10月9日の終値は1バレル=86.59ドルであった(その後の時間外取引では1バレル=84ドルを割った)。
金融市場では、米国は金融機関救済策をさらに拡充する必要があるとの見方が出ている。
また、欧州でも金融機関の経営難が深刻化して各国政府による救済が行われるなど、経済の先行き不透明感が強まっている。
株価の下落が、さらに金融システムや経済の先行き不透明感を増幅する悪循環がみられる。
石油市場についてみると、米国の石油施設はハリケーン「アイク」による大規模な生産障害が発生し、2005年にハリケーン「カトリーナ」に被災した当時によく似た状況になっている。
しかし、油田や製油所の生産障害にも関わらず、ガソリンなど製品の足元の需給は、逼迫感が出ておらず、むしろ緩和気味に推移しているようだ。
8日に発表された米国週次石油統計では、生産活動の復旧が進む中で、原油やガソリンの在庫が増加したことが示された。
最近の原油の油種間スプレッド(価格差)をみると、WTIはドバイやブレントに対して割高になる方向に推移しているが、上記の原油の供給障害の影響や欧州・アジアの需要鈍化観測がその背景として考えられる。
一方、原油相場の先物カーブをみると、目先数ヶ月は先安感があるが、数年先にかけて緩やかな先高感がある。

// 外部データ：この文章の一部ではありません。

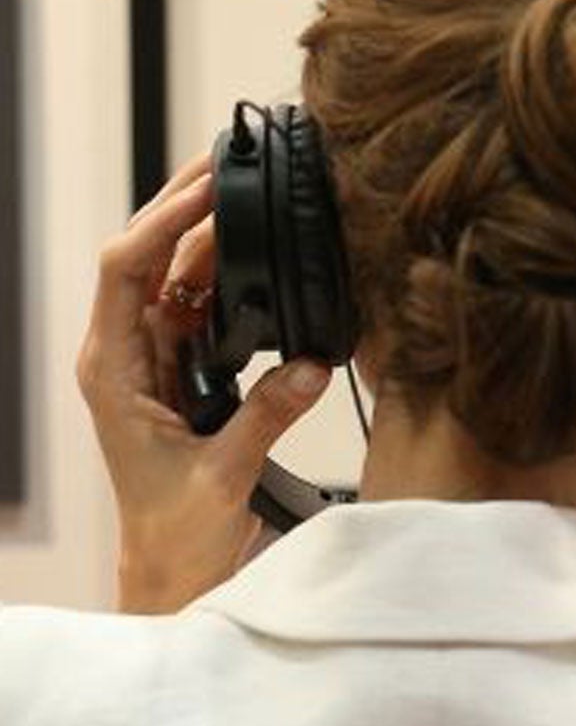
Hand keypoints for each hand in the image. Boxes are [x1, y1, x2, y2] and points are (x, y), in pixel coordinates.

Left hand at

足元から数カ月先の需要鈍化観測が強いことが推察される。
また、先物市場における投機筋のポジションをみると、6月後半以降売り買いが拮抗する中、足元では小幅な買い超しに転じている。
一方、商業筋も含めた先物の建て玉をみると、2007年半ばをピークに、2008年7月以降は減少傾向が強まっている。
原油相場は、9月後半に一旦下落に歯止めがかったが、10月に入って景気減速懸念や投機資金流出観測によって再び下落基調が強まった。

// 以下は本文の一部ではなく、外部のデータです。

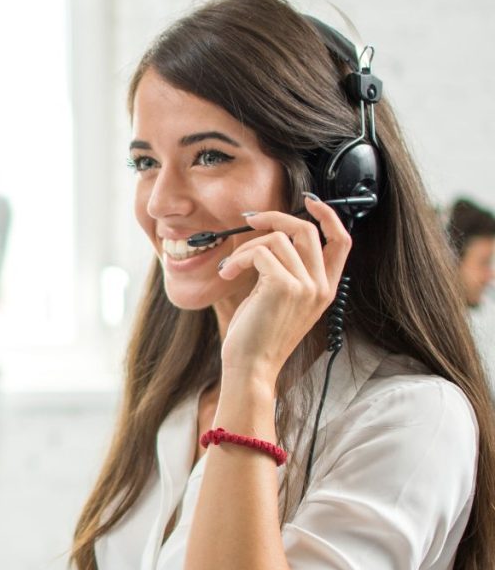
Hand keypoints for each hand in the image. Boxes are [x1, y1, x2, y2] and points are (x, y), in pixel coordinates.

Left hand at [216, 195, 351, 382]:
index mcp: (325, 289)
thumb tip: (272, 237)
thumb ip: (286, 272)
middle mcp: (321, 286)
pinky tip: (227, 274)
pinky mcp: (283, 286)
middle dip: (275, 217)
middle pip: (307, 230)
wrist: (251, 367)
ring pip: (276, 239)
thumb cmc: (258, 338)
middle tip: (249, 219)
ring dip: (245, 249)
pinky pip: (259, 252)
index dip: (329, 216)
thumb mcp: (280, 301)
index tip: (309, 202)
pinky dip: (238, 259)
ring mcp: (305, 286)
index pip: (342, 241)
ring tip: (230, 268)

当面、景気減速による石油需要減退観測が相場の下落圧力になる。
一方で、OPECの協調減産が強化されるとの観測や、値ごろ感から中国などの原油購入が増えるとの見方が下値を支える要因になろう。
目先は狼狽的な売りにより下落が加速するかもしれないが、その後は、80〜90ドル台を中心とした推移になると見込まれる。